你早就缺席了我整個人生,留給我的是一具暴雨中的尸體和一堆爛攤子。現在有什么立場罵我蠢?
就因為你自說自話的付出嗎?
我需要的是你的付出嗎?!
而池淮左的字跡端正:「我不是那個意思。」
池竹西如遭電擊般愣在那兒,怎么也沒想到自己都把話說得這么難聽了,池淮左還是那副樣子。

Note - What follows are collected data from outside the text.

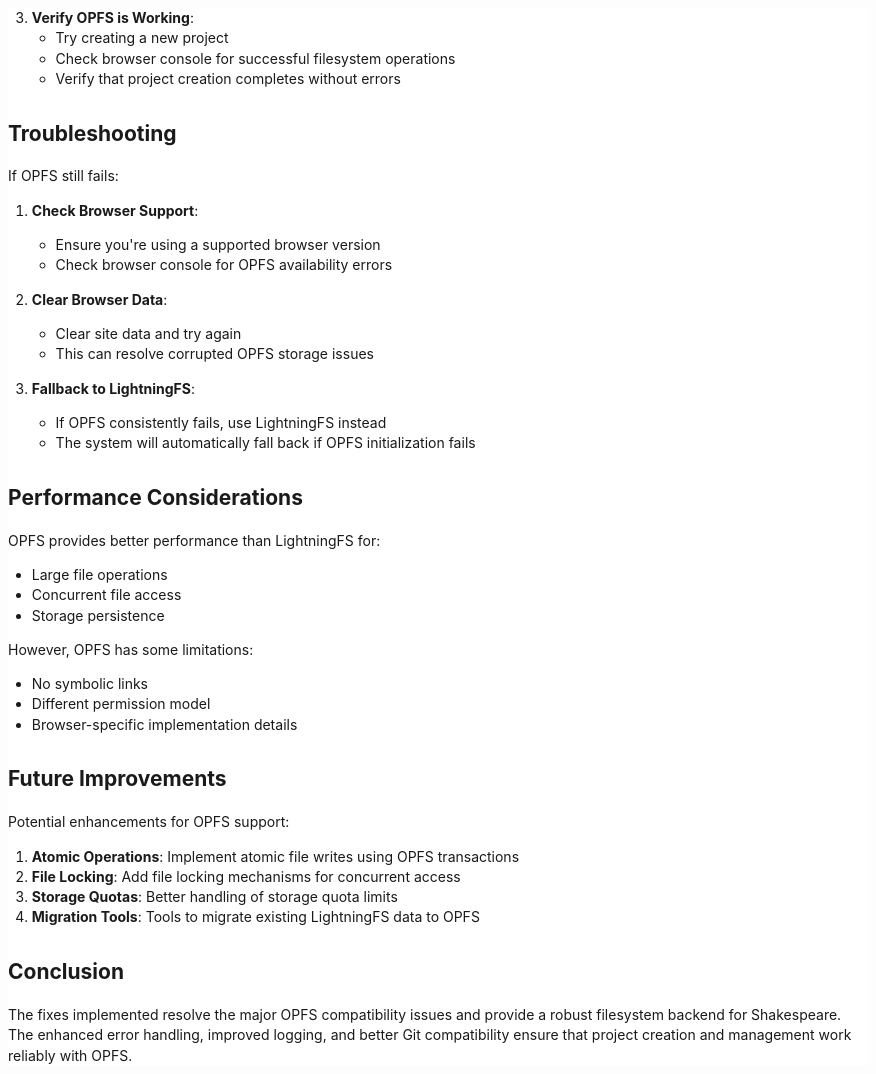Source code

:3. **Verify OPFS is Working**:
   - Try creating a new project
   - Check browser console for successful filesystem operations
   - Verify that project creation completes without errors

## Troubleshooting

If OPFS still fails:

1. **Check Browser Support**:
   - Ensure you're using a supported browser version
   - Check browser console for OPFS availability errors

2. **Clear Browser Data**:
   - Clear site data and try again
   - This can resolve corrupted OPFS storage issues

3. **Fallback to LightningFS**:
   - If OPFS consistently fails, use LightningFS instead
   - The system will automatically fall back if OPFS initialization fails

## Performance Considerations

OPFS provides better performance than LightningFS for:
- Large file operations
- Concurrent file access
- Storage persistence

However, OPFS has some limitations:
- No symbolic links
- Different permission model
- Browser-specific implementation details

## Future Improvements

Potential enhancements for OPFS support:

1. **Atomic Operations**: Implement atomic file writes using OPFS transactions
2. **File Locking**: Add file locking mechanisms for concurrent access
3. **Storage Quotas**: Better handling of storage quota limits
4. **Migration Tools**: Tools to migrate existing LightningFS data to OPFS

## Conclusion

The fixes implemented resolve the major OPFS compatibility issues and provide a robust filesystem backend for Shakespeare. The enhanced error handling, improved logging, and better Git compatibility ensure that project creation and management work reliably with OPFS.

接著,滿腔的憤怒被涼水澆滅,熾熱的情緒化為裊裊青煙,熏得眼睛又干又澀。
池竹西開始委屈,委屈之余又憎惡起這樣的自己,到最后他也不清楚自己現在的心情。
哭鬧和申訴都會被視為心理疾病的體現,所有人都有一套完美無瑕的說辭來解釋自己的行為,合理得像是只要他提出質疑就會顯得無理取鬧。
就像現在這樣,他的確在無理取鬧。
更令池竹西難堪不已的是在這種情況下和自己形成鮮明對比,依舊保持清醒的池淮左。
「聽我說,池竹西,你從小就很聰明,一定能明白我的意思。」
「如果“我”知道兇手是誰,我一定會直接寫在紙條上,而不是這樣語焉不詳的信息。事態明顯不受控制,“我”想讓你離開,而不是查下去,你明白嗎?」
池竹西眼珠黑壓壓的:
「別想糊弄我,池淮左。你說我出車禍的時間早在九點三十五,在那之后,你沒有受到任何威脅。這代表有人一直在盯著我,至少在九點五十五之前對方就知道了我的死訊,所以才沒有了威脅你的把柄。」
「比起我,你才是更危險的那個,他們原本就是沖著你來的,不管是不是意外,事實就是,我的死沒有任何意義,那些人還會找下一個機會對你下手。」
池淮左:「這不代表你也安全。」
池竹西:「所以別再廢話了,我需要小心誰?」
「池樊川。」
池淮左這次答得很快,像早已將這些內容書寫過千百遍。
「他有非常病態的掌控欲,在我小時候他能以一家之主的身份絕對強勢地掌控所有目光所及的東西和人。蔡閆也好,池源也好,我也好,如果不能當他養著的貴賓犬,那就會成為他的眼中釘,肉中刺,這一點沒有隨著長大而有所改變。」